• WHAT IS NEEDED: Whenever a line in the data contains "down", show that line.

• INPUT:
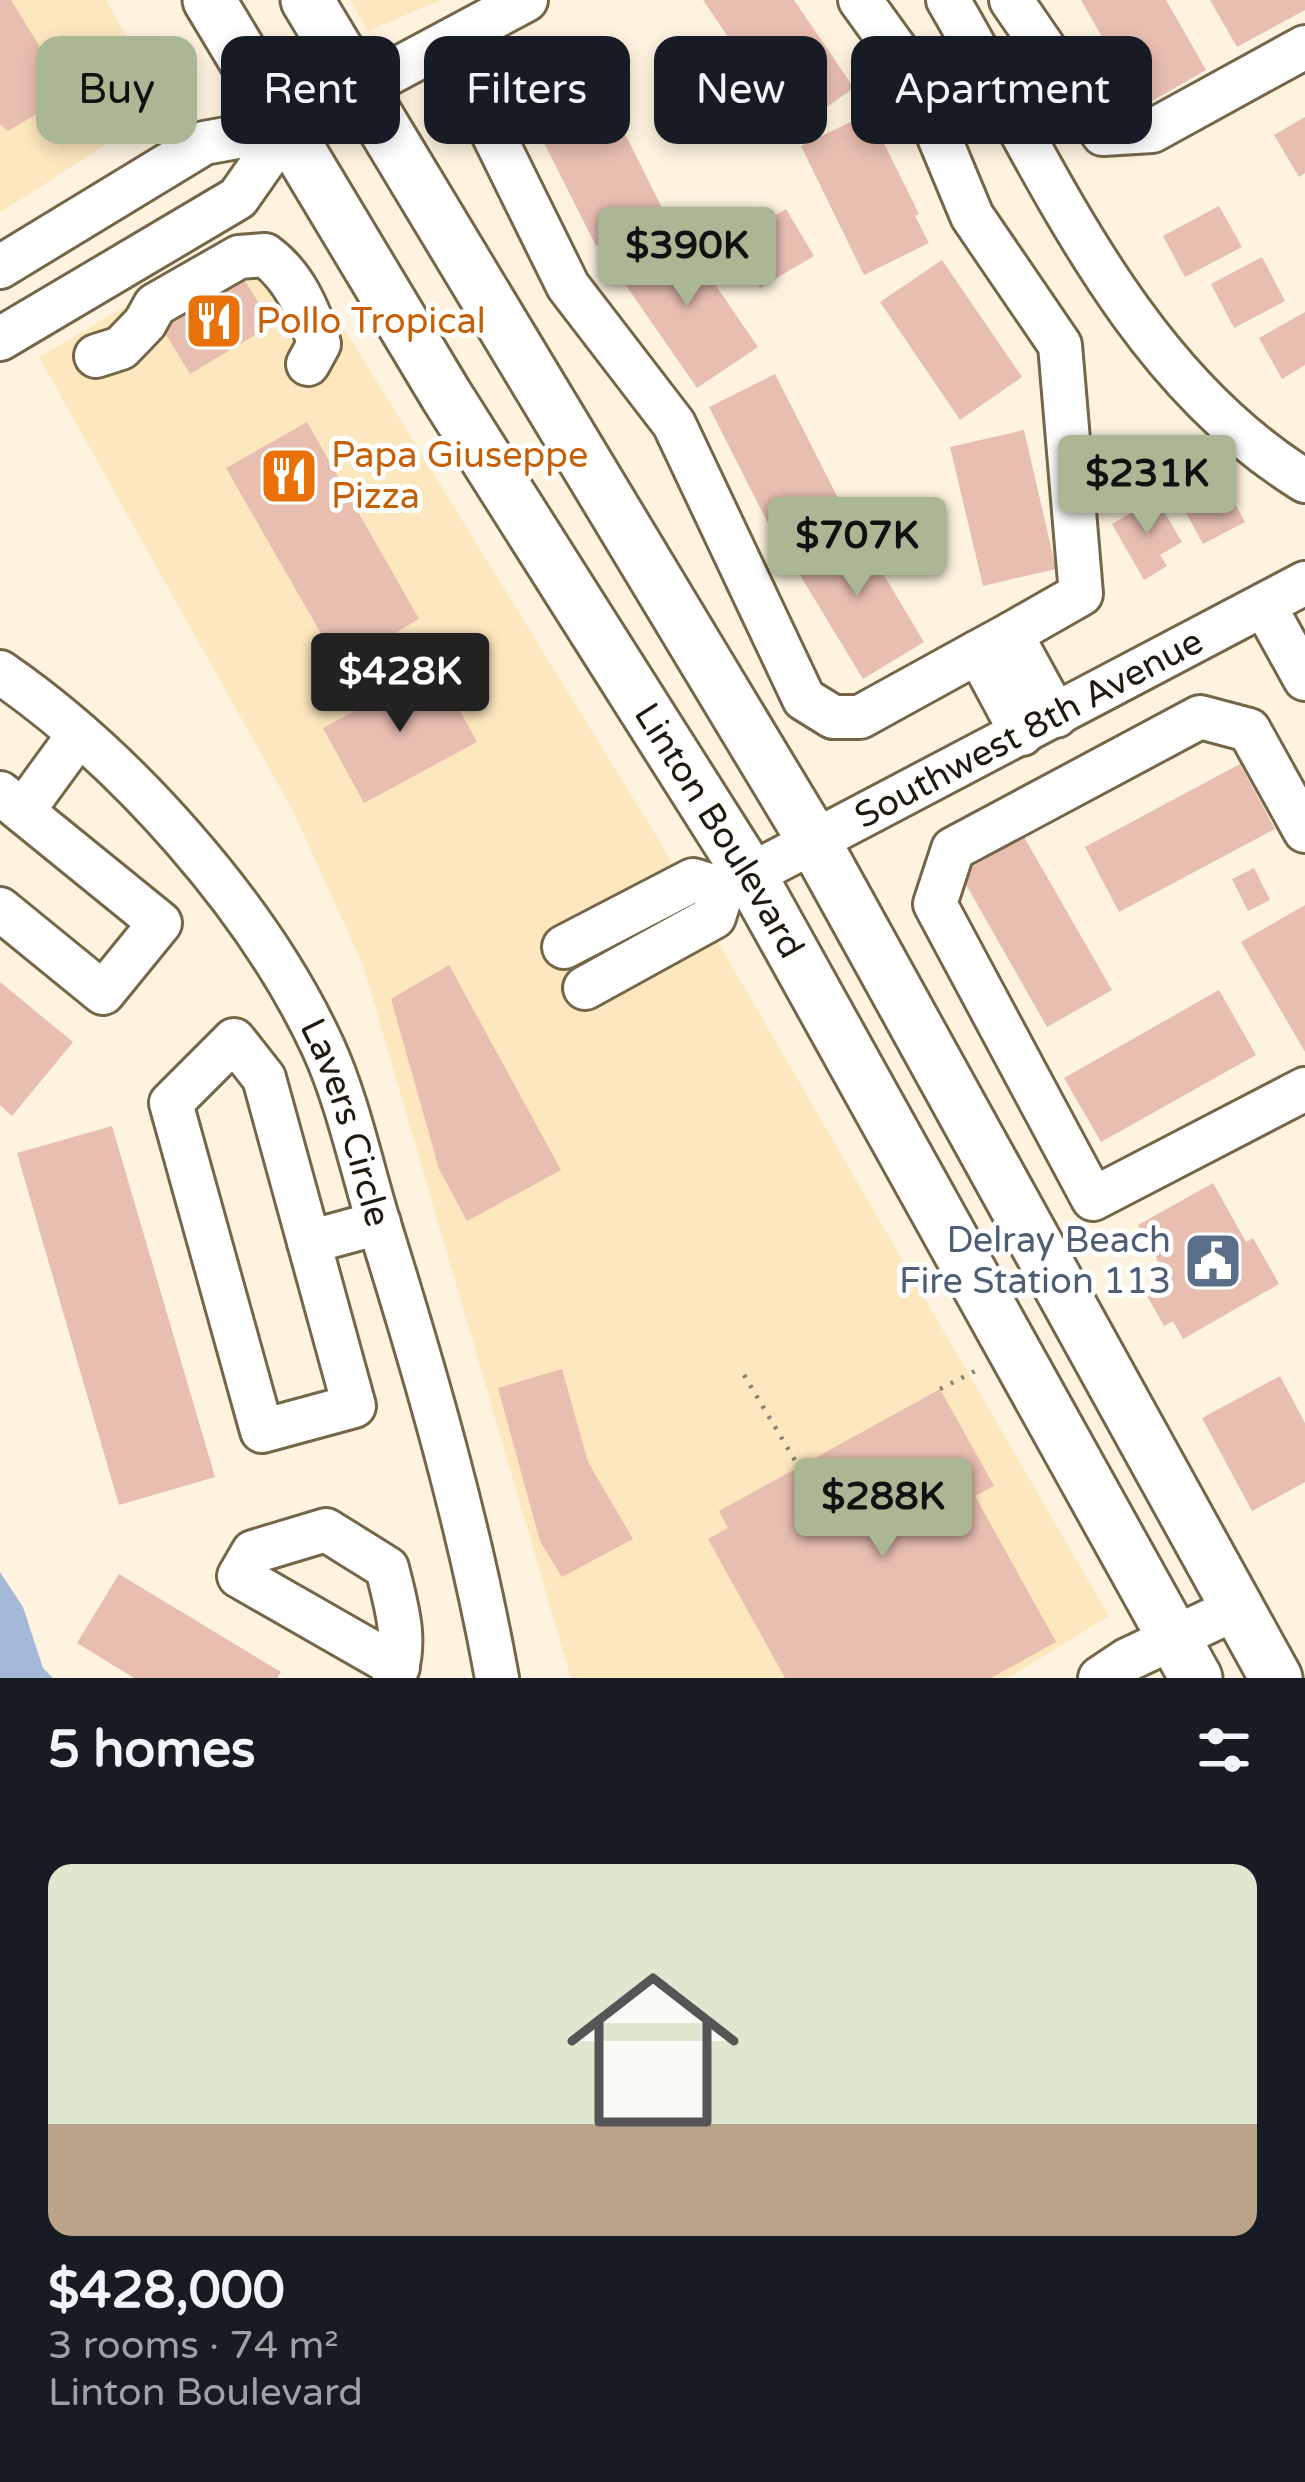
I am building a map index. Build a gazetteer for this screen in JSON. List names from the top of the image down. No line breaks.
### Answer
* * *
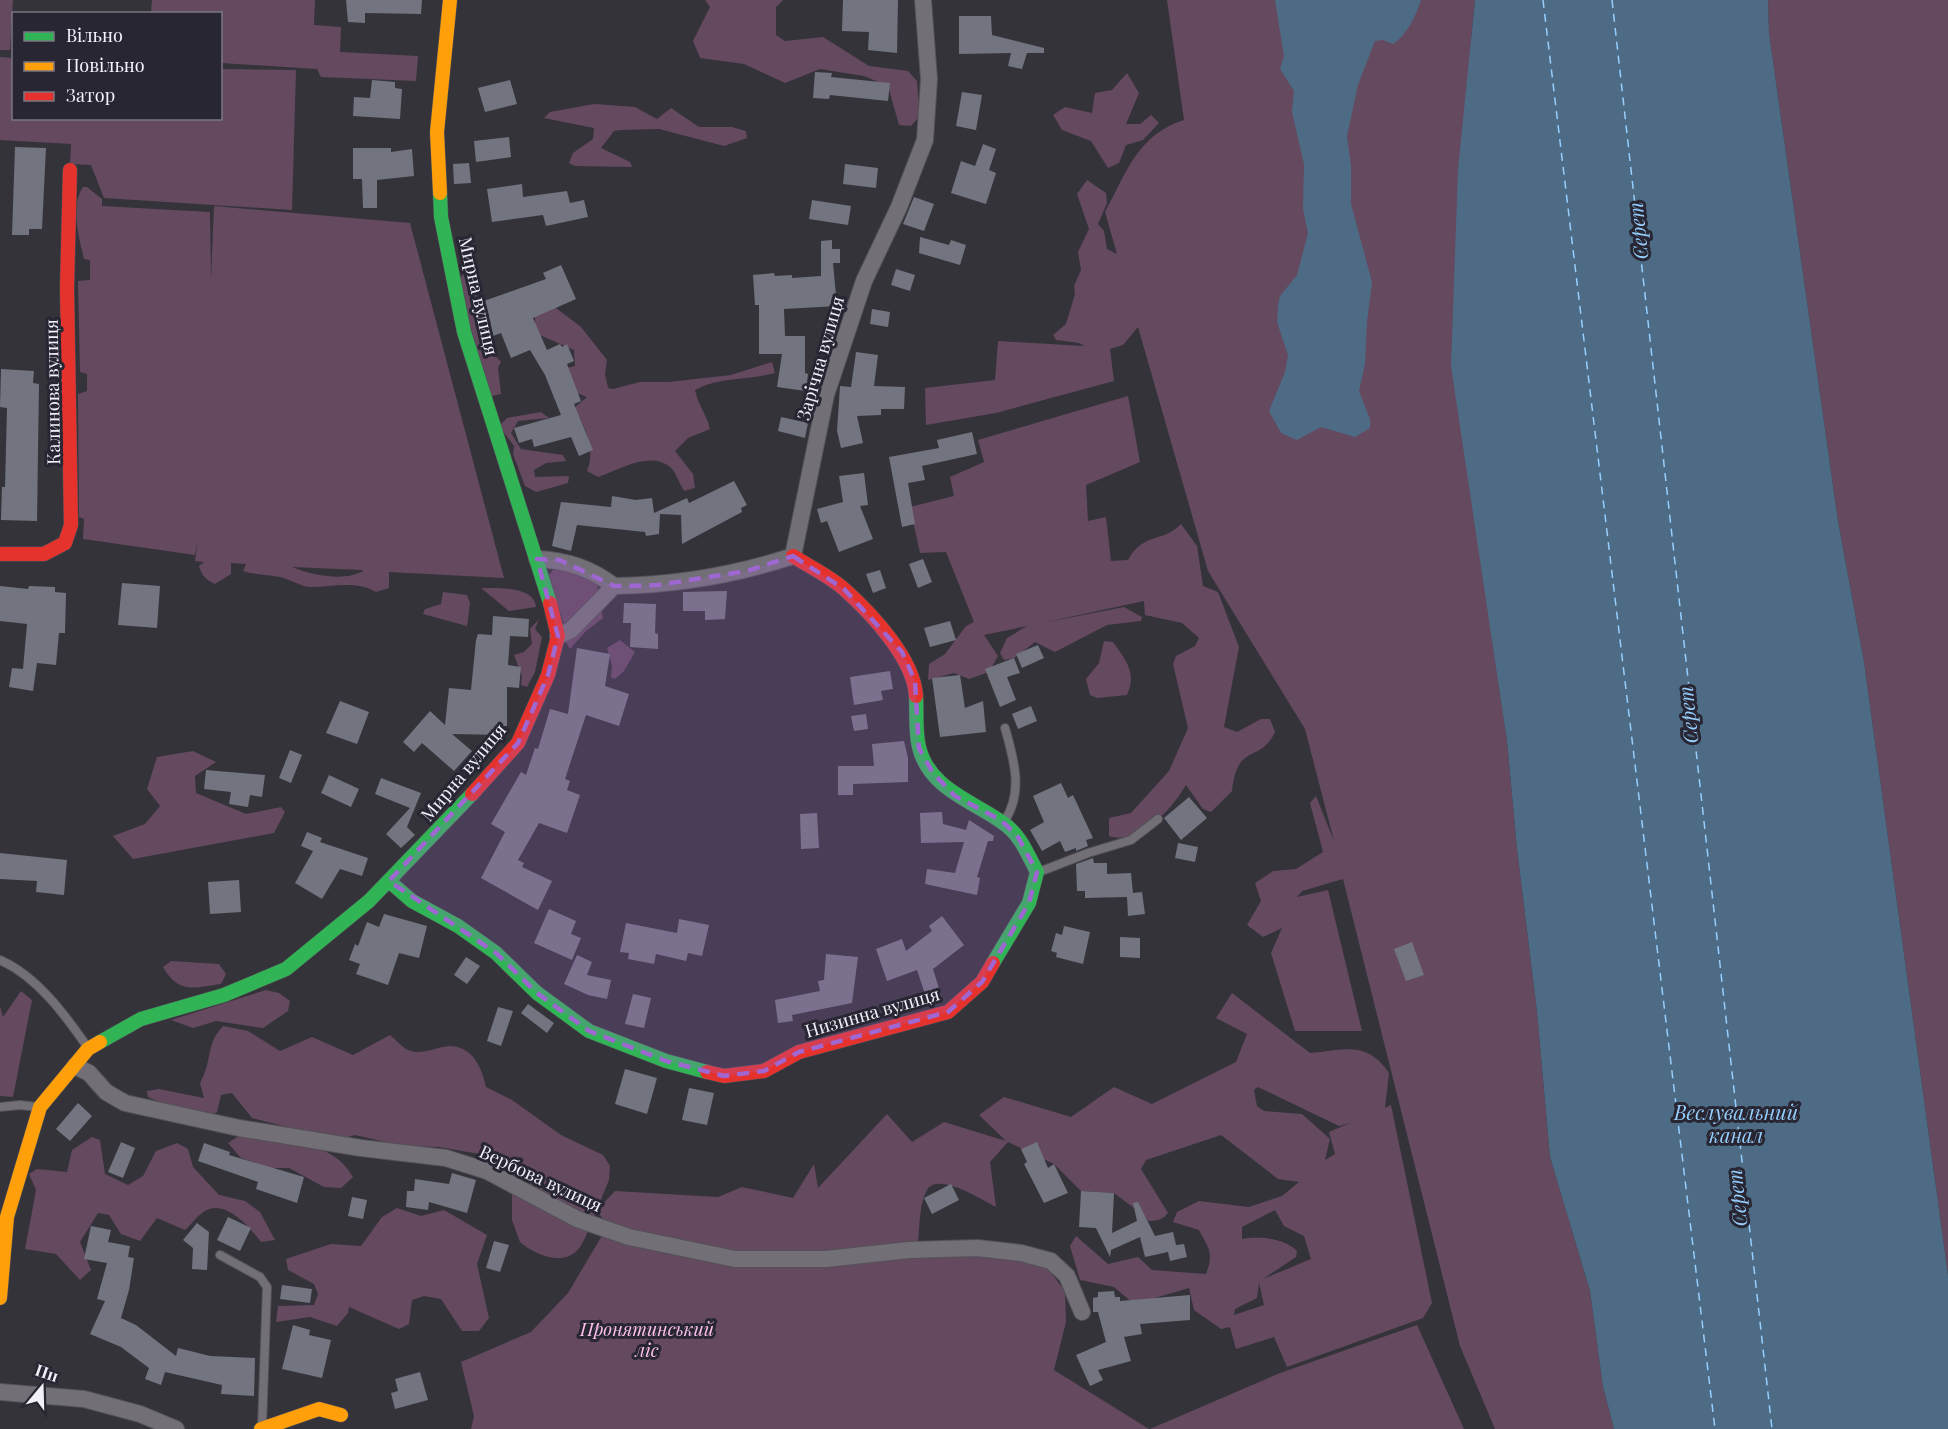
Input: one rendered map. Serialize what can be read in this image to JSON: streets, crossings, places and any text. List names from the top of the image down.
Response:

• TASK OUTPUT:
I am building a map index. Build a gazetteer for this screen in JSON. List names from the top of the image down. No line breaks.
Input: one rendered map. Serialize what can be read in this image to JSON: streets, crossings, places and any text. List names from the top of the image down.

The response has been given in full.